▶ **Your instructions**
Continue the summary of plasmon-enhanced circular dichroism spectroscopy, picking up after its last finding.

Plasmon-enhanced circular dichroism spectroscopy of chiral drug solutions

TL;DR

This paper explores how surface plasmon polaritons can significantly enhance circular dichroism signals for detecting small amounts of chiral drug solutions, enabling sensitive chiroptical sensing.

Contribution

It demonstrates the use of noble metal surface plasmon polaritons in Otto and Kretschmann configurations to enhance chiroptical signals from dilute drug solutions, a novel approach for sensitive detection.

Findings

Achieved a circular-dichroism differential absorption enhancement factor of about 20.

Showed sensitivity to small drug volumes (~100 nm) near the metal surface.

Observed chirality-induced polarization distortion in plasmonic excitation.

[Human keypoint data]
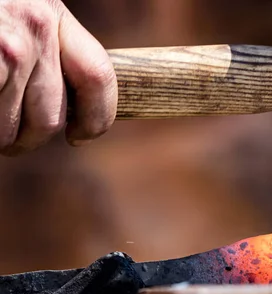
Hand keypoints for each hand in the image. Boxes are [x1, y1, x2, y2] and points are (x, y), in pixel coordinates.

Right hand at [0, 0, 116, 155]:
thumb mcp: (13, 10)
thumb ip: (39, 48)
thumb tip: (59, 107)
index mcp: (51, 12)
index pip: (97, 77)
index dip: (95, 118)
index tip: (79, 136)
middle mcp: (36, 24)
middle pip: (51, 118)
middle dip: (27, 138)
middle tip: (7, 138)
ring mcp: (9, 46)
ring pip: (11, 130)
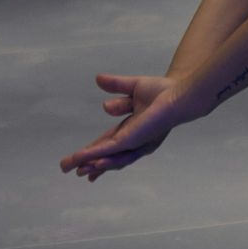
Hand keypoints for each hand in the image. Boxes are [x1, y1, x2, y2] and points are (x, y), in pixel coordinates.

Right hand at [59, 73, 199, 181]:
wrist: (179, 92)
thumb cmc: (163, 91)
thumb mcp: (133, 87)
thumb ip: (115, 86)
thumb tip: (97, 79)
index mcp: (132, 129)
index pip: (108, 144)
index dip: (93, 152)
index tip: (79, 161)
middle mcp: (134, 140)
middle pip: (106, 155)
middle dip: (87, 163)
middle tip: (69, 170)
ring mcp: (135, 142)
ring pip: (109, 158)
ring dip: (90, 164)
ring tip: (75, 170)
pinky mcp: (134, 140)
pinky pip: (110, 149)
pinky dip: (95, 154)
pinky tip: (82, 158)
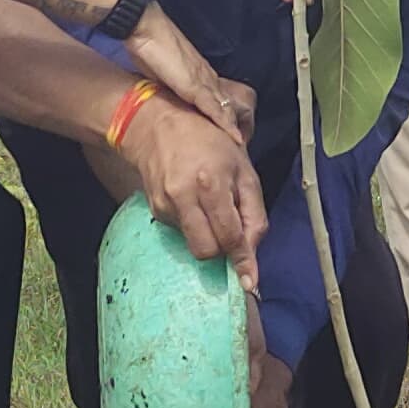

▶ **Response below**
Abstract

We investigate the potential of surface plasmon polaritons at noble metal interfaces for surface-enhanced chiroptical sensing of dilute chiral drug solutions. The high quality factor of surface plasmon resonances in both Otto and Kretschmann configurations enables the enhancement of circular dichroism differenatial absorption thanks to the large near-field intensity of such plasmonic excitations. Furthermore, the subwavelength confinement of surface plasmon polaritons is key to attain chiroptical sensitivity to small amounts of drug volumes placed around $\simeq 100$ nm by the metal surface. Our calculations focus on reparixin, a pharmaceutical molecule currently used in clinical studies for patients with community-acquired pneumonia, including COVID-19 and acute respiratory distress syndrome. Considering realistic dilute solutions of reparixin dissolved in water with concentration $\leq 5$ mg$/$ml, we find a circular-dichroism differential absorption enhancement factor of the order $\simeq 20$ and chirality-induced polarization distortion upon surface plasmon polariton excitation.